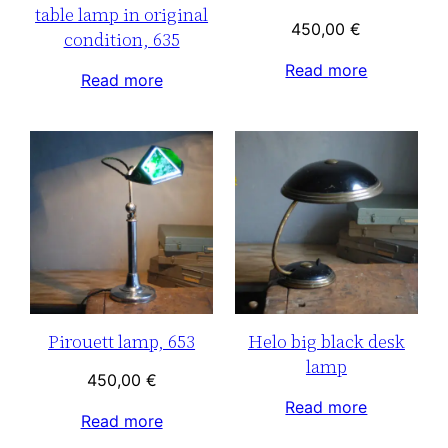
table lamp in original
450,00
€
condition, 635
Read more
Read more
Pirouett lamp, 653
Helo big black desk
lamp
450,00
€
Read more
Read more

*Try it*.
Filter on the word "lamp": copy each matching line from the entries above.

*Answer*.
table lamp in original
Pirouett lamp, 653
lamp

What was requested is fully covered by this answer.